Being there . . . . 10 August, 1941 on the deck of HMS Prince of Wales anchored in Placentia Bay off the coast of Newfoundland when Prime Minister Winston Churchill met with President Franklin D. Roosevelt who arrived earlier on board the USS McDougal for the risky Atlantic Conference that became the germ of the United Nations

       HOW THE ATLANTIC CHARTER WRITTEN BY ROOSEVELT AND CHURCHJILL, BUT

 STRANGELY NEVER SIGNED, SAVED DEMOCRACY FROM HITLER, MUSSOLINI, AND TOJO


                        A book reviewed and highly recommended by Don DeNevi

“Roosevelt and Churchill – The Atlantic Charter, August 14, 1941”, by Michael Kluger & Richard Evans. Frontline Books, dist. Naval Institute Press: 203 pages, hc; $37.95.

 Alone, Britain faced the Axis, from May 1940 to June, 1941.  Although morale in the British Isles plummeted, “Good Old Winnie!”, his popularity quite astonishing, inspired the people to fight alone. While the RAF held off the Luftwaffe over London, Churchill knew the nation and its brave fighting men and women would need help. President Roosevelt was committed to helping battle Hitler, and the “guttersnipe’s” Third Reich, but Congress was not. 

 The day after Pearl Harbor, Hitler declared war on America. With that, less than 90 days later, Churchill braved the U-boat infested waters of the North Atlantic to meet empathetic President Roosevelt face-to-face for the first time. Along with their Chiefs of Staff and their naval and military advisors, they hammered out in four days an Atlantic Charter of eight points. Initially, so astonishingly secret was it that the Fuhrer never learned about it until much later. Riveted in their resoluteness of high and deep respect for one another, to say nothing about the unabashed personal, nay brotherly, liking and loyalty for one another,  the World War II buff and enthusiast is stunned so little is known about their mutuality to bring the Charter about, the welding needed to hold it together, and the birth point by point in as few pages of print as possible! To this day, only a handful realize the surprisingly few words of that document. Coupled with the extraordinary heroism of the fighting Russian soldiers amid the rubble of Stalingrad, the day and night Allied bombing of Germany, and the successful strategic thrust through Italy, the tide had turned against evil.

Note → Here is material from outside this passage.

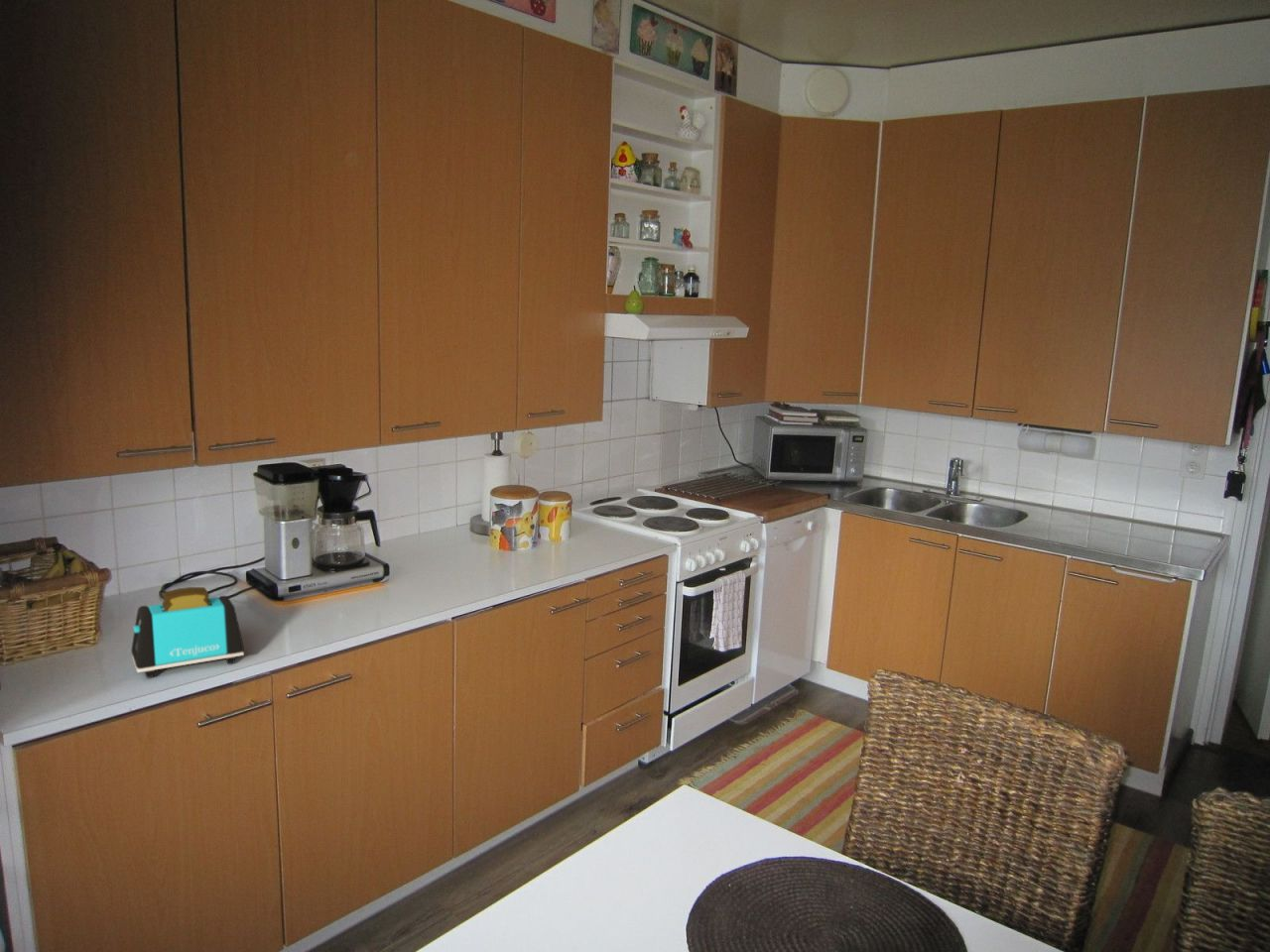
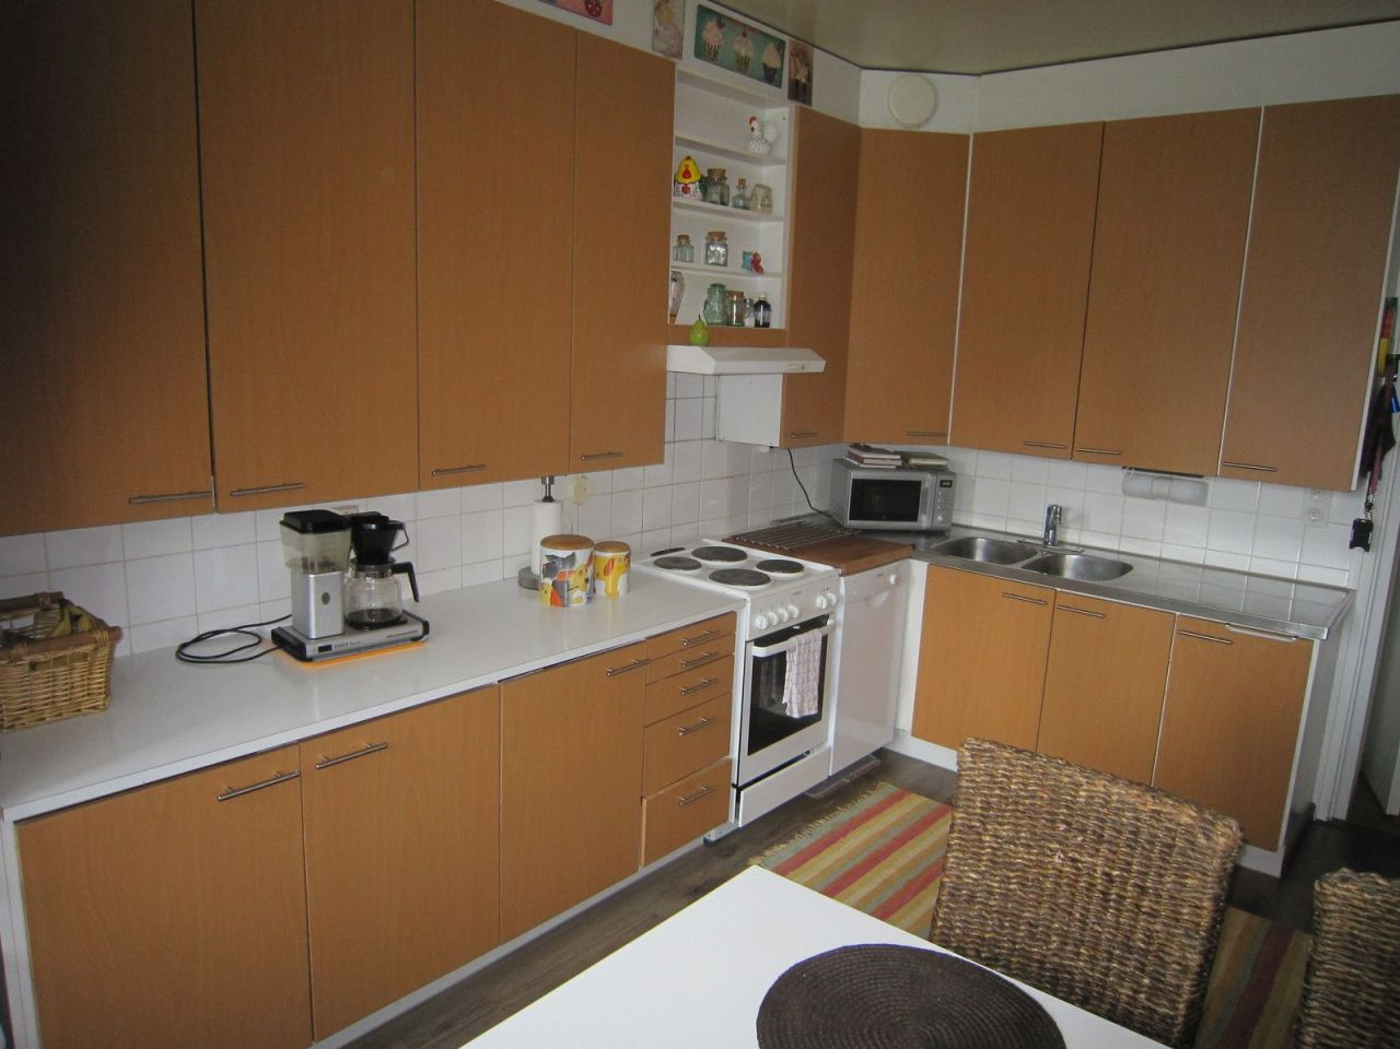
- toaster [130,586,245,678]
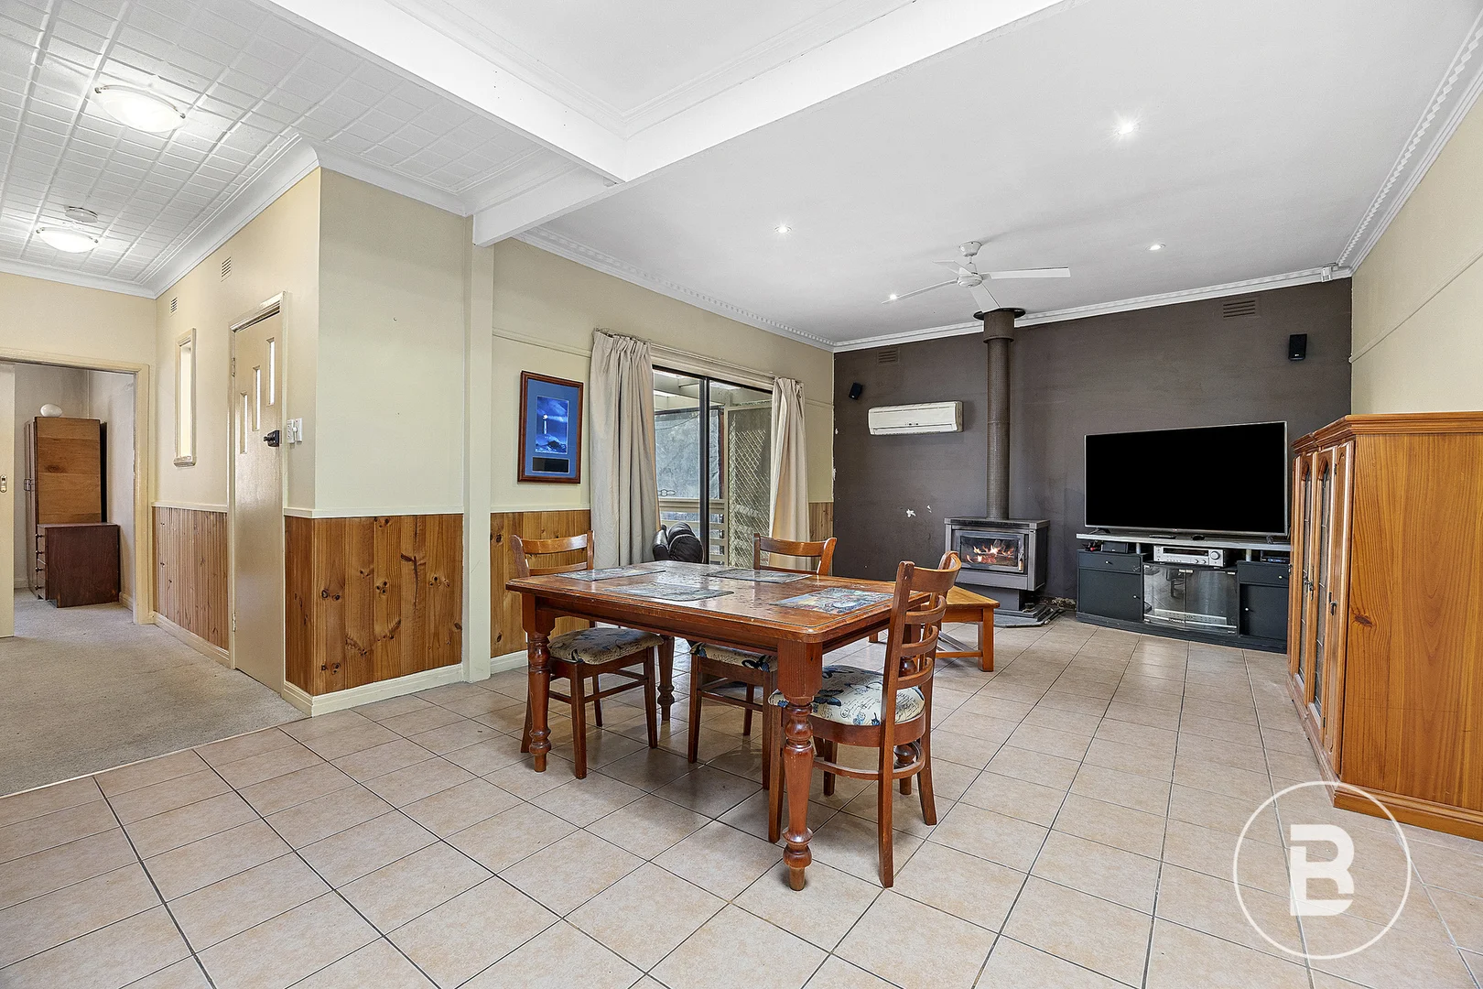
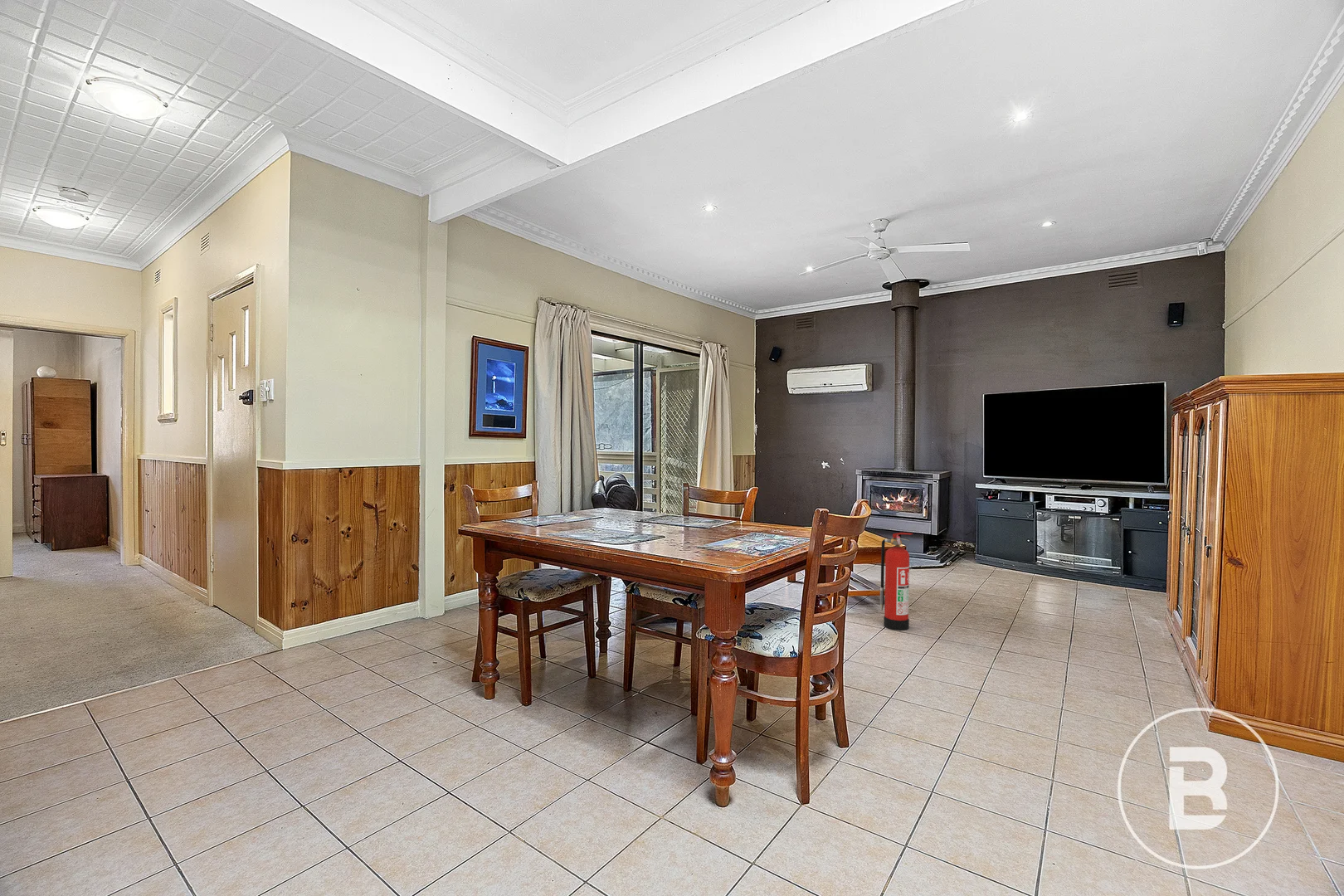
+ fire extinguisher [879,532,913,631]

 Thank God, in what one might insist is the same heartfelt spirit of collaboration, two good men, one a Britisher, the other American, have given readers a peerless perspective of both the full conference story, focusing upon the writing of the draft which most certainly would assure victory. A long stretch, but in some ways a charter comparable to an international Magna Charta? Well, that might be carrying it a bit too far, yet . . . . . . . . why not read it for yourself to decide.

 In short, “Roosevelt and Churchill – The Atlantic Charter” is a masterful account, indeed a brilliant narrative, of two great, great men cemented together in innumerable ways negotiating an extremely urgent episode fraught with unfathomable danger, if only Hitler knew, to determine the fate of the civilized world.

 Reading doesn’t get any better than this.